What you will do →
Please print all of the entries, matching them exactly.

Data to examine →
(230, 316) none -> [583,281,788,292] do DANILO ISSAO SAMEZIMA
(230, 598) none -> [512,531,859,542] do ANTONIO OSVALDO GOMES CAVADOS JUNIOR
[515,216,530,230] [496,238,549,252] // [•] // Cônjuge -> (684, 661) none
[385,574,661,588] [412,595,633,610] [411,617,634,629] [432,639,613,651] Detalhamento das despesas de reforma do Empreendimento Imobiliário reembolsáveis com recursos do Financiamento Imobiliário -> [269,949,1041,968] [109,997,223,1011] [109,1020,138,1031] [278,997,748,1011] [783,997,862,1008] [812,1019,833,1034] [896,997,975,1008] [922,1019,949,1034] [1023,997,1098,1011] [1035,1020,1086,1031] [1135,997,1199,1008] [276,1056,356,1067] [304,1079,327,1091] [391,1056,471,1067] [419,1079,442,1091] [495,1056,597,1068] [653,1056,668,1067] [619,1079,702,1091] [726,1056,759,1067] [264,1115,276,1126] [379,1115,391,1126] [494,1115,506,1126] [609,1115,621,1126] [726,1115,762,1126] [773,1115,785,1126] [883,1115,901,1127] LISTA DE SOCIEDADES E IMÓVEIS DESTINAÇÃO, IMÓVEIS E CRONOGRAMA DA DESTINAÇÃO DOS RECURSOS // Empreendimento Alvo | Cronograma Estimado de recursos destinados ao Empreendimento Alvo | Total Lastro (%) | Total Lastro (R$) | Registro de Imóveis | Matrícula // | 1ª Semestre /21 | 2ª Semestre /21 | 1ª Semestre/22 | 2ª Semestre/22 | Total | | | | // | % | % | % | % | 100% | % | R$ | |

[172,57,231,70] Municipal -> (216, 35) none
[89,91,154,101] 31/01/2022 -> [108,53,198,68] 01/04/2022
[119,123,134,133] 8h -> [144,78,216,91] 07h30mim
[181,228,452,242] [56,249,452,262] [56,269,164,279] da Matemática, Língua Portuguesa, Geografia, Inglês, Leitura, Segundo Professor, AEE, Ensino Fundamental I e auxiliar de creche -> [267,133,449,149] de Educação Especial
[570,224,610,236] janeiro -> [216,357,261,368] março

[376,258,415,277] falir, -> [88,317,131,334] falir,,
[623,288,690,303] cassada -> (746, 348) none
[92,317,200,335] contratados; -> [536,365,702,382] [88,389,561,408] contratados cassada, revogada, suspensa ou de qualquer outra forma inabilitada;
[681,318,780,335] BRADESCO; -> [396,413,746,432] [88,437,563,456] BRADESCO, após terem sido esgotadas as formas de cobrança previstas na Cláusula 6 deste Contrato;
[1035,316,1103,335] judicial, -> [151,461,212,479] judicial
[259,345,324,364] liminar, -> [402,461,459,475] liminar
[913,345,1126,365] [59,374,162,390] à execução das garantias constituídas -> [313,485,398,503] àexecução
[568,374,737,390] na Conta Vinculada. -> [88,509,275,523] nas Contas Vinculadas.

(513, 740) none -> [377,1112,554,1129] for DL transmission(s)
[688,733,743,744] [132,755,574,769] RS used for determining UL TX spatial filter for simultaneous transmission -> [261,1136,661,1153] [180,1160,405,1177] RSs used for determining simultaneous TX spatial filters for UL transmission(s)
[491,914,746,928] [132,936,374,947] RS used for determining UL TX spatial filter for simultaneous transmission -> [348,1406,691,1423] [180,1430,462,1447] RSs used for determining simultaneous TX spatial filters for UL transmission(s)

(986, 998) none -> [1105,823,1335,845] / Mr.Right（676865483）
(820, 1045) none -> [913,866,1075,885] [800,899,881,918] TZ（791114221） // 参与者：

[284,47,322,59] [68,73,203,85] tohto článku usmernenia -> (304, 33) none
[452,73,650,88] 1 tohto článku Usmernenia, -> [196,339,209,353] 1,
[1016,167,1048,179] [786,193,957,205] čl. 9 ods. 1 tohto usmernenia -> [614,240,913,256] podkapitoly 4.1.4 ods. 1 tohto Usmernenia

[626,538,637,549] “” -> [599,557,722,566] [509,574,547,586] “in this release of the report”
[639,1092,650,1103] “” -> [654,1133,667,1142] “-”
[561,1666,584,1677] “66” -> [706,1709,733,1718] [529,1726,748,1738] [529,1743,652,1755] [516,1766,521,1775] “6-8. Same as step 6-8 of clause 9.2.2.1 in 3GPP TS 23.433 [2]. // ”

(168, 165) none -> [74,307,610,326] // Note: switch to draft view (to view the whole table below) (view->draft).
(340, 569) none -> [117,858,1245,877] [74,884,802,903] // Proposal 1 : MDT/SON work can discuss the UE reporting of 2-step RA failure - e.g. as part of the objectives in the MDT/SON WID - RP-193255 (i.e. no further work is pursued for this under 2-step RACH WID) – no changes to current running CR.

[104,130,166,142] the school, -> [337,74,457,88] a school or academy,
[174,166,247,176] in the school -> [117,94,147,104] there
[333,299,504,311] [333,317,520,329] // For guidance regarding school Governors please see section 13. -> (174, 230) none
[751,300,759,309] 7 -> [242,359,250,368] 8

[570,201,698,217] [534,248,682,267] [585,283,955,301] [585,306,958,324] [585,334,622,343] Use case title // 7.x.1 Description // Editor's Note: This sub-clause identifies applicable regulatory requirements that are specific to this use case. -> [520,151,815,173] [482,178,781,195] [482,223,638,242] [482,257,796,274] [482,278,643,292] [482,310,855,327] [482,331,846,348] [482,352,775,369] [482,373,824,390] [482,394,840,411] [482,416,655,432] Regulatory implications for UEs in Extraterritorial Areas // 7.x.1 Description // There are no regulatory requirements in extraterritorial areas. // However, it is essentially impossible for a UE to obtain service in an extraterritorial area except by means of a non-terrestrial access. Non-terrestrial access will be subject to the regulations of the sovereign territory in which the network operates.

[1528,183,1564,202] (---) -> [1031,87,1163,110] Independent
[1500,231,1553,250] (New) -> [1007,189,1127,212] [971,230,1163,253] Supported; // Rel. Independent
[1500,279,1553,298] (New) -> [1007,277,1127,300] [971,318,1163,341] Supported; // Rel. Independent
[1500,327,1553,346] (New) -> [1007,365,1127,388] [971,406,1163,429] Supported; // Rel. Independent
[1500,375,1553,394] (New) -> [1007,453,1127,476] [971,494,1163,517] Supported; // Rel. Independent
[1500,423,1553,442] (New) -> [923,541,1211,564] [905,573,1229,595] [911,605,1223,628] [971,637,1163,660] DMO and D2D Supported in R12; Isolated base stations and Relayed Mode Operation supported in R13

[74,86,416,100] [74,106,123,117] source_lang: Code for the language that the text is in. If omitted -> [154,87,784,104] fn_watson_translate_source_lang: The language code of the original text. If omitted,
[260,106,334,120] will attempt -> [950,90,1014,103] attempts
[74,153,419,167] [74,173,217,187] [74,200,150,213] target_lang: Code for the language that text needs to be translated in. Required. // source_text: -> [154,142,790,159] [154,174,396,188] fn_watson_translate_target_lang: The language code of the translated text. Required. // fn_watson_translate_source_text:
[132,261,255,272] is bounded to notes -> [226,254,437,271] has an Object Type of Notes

Reply to the exercise →
(230, 316) none -> [583,281,788,292] do DANILO ISSAO SAMEZIMA
(230, 598) none -> [512,531,859,542] do ANTONIO OSVALDO GOMES CAVADOS JUNIOR
[515,216,530,230] [496,238,549,252] // [•] // Cônjuge -> (684, 661) none
[385,574,661,588] [412,595,633,610] [411,617,634,629] [432,639,613,651] Detalhamento das despesas de reforma do Empreendimento Imobiliário reembolsáveis com recursos do Financiamento Imobiliário -> [269,949,1041,968] [109,997,223,1011] [109,1020,138,1031] [278,997,748,1011] [783,997,862,1008] [812,1019,833,1034] [896,997,975,1008] [922,1019,949,1034] [1023,997,1098,1011] [1035,1020,1086,1031] [1135,997,1199,1008] [276,1056,356,1067] [304,1079,327,1091] [391,1056,471,1067] [419,1079,442,1091] [495,1056,597,1068] [653,1056,668,1067] [619,1079,702,1091] [726,1056,759,1067] [264,1115,276,1126] [379,1115,391,1126] [494,1115,506,1126] [609,1115,621,1126] [726,1115,762,1126] [773,1115,785,1126] [883,1115,901,1127] LISTA DE SOCIEDADES E IMÓVEIS DESTINAÇÃO, IMÓVEIS E CRONOGRAMA DA DESTINAÇÃO DOS RECURSOS // Empreendimento Alvo | Cronograma Estimado de recursos destinados ao Empreendimento Alvo | Total Lastro (%) | Total Lastro (R$) | Registro de Imóveis | Matrícula // | 1ª Semestre /21 | 2ª Semestre /21 | 1ª Semestre/22 | 2ª Semestre/22 | Total | | | | // | % | % | % | % | 100% | % | R$ | |

[172,57,231,70] Municipal -> (216, 35) none
[89,91,154,101] 31/01/2022 -> [108,53,198,68] 01/04/2022
[119,123,134,133] 8h -> [144,78,216,91] 07h30mim
[181,228,452,242] [56,249,452,262] [56,269,164,279] da Matemática, Língua Portuguesa, Geografia, Inglês, Leitura, Segundo Professor, AEE, Ensino Fundamental I e auxiliar de creche -> [267,133,449,149] de Educação Especial
[570,224,610,236] janeiro -> [216,357,261,368] março

[376,258,415,277] falir, -> [88,317,131,334] falir,,
[623,288,690,303] cassada -> (746, 348) none
[92,317,200,335] contratados; -> [536,365,702,382] [88,389,561,408] contratados cassada, revogada, suspensa ou de qualquer outra forma inabilitada;
[681,318,780,335] BRADESCO; -> [396,413,746,432] [88,437,563,456] BRADESCO, após terem sido esgotadas as formas de cobrança previstas na Cláusula 6 deste Contrato;
[1035,316,1103,335] judicial, -> [151,461,212,479] judicial
[259,345,324,364] liminar, -> [402,461,459,475] liminar
[913,345,1126,365] [59,374,162,390] à execução das garantias constituídas -> [313,485,398,503] àexecução
[568,374,737,390] na Conta Vinculada. -> [88,509,275,523] nas Contas Vinculadas.

(513, 740) none -> [377,1112,554,1129] for DL transmission(s)
[688,733,743,744] [132,755,574,769] RS used for determining UL TX spatial filter for simultaneous transmission -> [261,1136,661,1153] [180,1160,405,1177] RSs used for determining simultaneous TX spatial filters for UL transmission(s)
[491,914,746,928] [132,936,374,947] RS used for determining UL TX spatial filter for simultaneous transmission -> [348,1406,691,1423] [180,1430,462,1447] RSs used for determining simultaneous TX spatial filters for UL transmission(s)

(986, 998) none -> [1105,823,1335,845] / Mr.Right（676865483）
(820, 1045) none -> [913,866,1075,885] [800,899,881,918] TZ（791114221） // 参与者：

[284,47,322,59] [68,73,203,85] tohto článku usmernenia -> (304, 33) none
[452,73,650,88] 1 tohto článku Usmernenia, -> [196,339,209,353] 1,
[1016,167,1048,179] [786,193,957,205] čl. 9 ods. 1 tohto usmernenia -> [614,240,913,256] podkapitoly 4.1.4 ods. 1 tohto Usmernenia

[626,538,637,549] “” -> [599,557,722,566] [509,574,547,586] “in this release of the report”
[639,1092,650,1103] “” -> [654,1133,667,1142] “-”
[561,1666,584,1677] “66” -> [706,1709,733,1718] [529,1726,748,1738] [529,1743,652,1755] [516,1766,521,1775] “6-8. Same as step 6-8 of clause 9.2.2.1 in 3GPP TS 23.433 [2]. // ”

(168, 165) none -> [74,307,610,326] // Note: switch to draft view (to view the whole table below) (view->draft).
(340, 569) none -> [117,858,1245,877] [74,884,802,903] // Proposal 1 : MDT/SON work can discuss the UE reporting of 2-step RA failure - e.g. as part of the objectives in the MDT/SON WID - RP-193255 (i.e. no further work is pursued for this under 2-step RACH WID) – no changes to current running CR.

[104,130,166,142] the school, -> [337,74,457,88] a school or academy,
[174,166,247,176] in the school -> [117,94,147,104] there
[333,299,504,311] [333,317,520,329] // For guidance regarding school Governors please see section 13. -> (174, 230) none
[751,300,759,309] 7 -> [242,359,250,368] 8

[570,201,698,217] [534,248,682,267] [585,283,955,301] [585,306,958,324] [585,334,622,343] Use case title // 7.x.1 Description // Editor's Note: This sub-clause identifies applicable regulatory requirements that are specific to this use case. -> [520,151,815,173] [482,178,781,195] [482,223,638,242] [482,257,796,274] [482,278,643,292] [482,310,855,327] [482,331,846,348] [482,352,775,369] [482,373,824,390] [482,394,840,411] [482,416,655,432] Regulatory implications for UEs in Extraterritorial Areas // 7.x.1 Description // There are no regulatory requirements in extraterritorial areas. // However, it is essentially impossible for a UE to obtain service in an extraterritorial area except by means of a non-terrestrial access. Non-terrestrial access will be subject to the regulations of the sovereign territory in which the network operates.

[1528,183,1564,202] (---) -> [1031,87,1163,110] Independent
[1500,231,1553,250] (New) -> [1007,189,1127,212] [971,230,1163,253] Supported; // Rel. Independent
[1500,279,1553,298] (New) -> [1007,277,1127,300] [971,318,1163,341] Supported; // Rel. Independent
[1500,327,1553,346] (New) -> [1007,365,1127,388] [971,406,1163,429] Supported; // Rel. Independent
[1500,375,1553,394] (New) -> [1007,453,1127,476] [971,494,1163,517] Supported; // Rel. Independent
[1500,423,1553,442] (New) -> [923,541,1211,564] [905,573,1229,595] [911,605,1223,628] [971,637,1163,660] DMO and D2D Supported in R12; Isolated base stations and Relayed Mode Operation supported in R13

[74,86,416,100] [74,106,123,117] source_lang: Code for the language that the text is in. If omitted -> [154,87,784,104] fn_watson_translate_source_lang: The language code of the original text. If omitted,
[260,106,334,120] will attempt -> [950,90,1014,103] attempts
[74,153,419,167] [74,173,217,187] [74,200,150,213] target_lang: Code for the language that text needs to be translated in. Required. // source_text: -> [154,142,790,159] [154,174,396,188] fn_watson_translate_target_lang: The language code of the translated text. Required. // fn_watson_translate_source_text:
[132,261,255,272] is bounded to notes -> [226,254,437,271] has an Object Type of Notes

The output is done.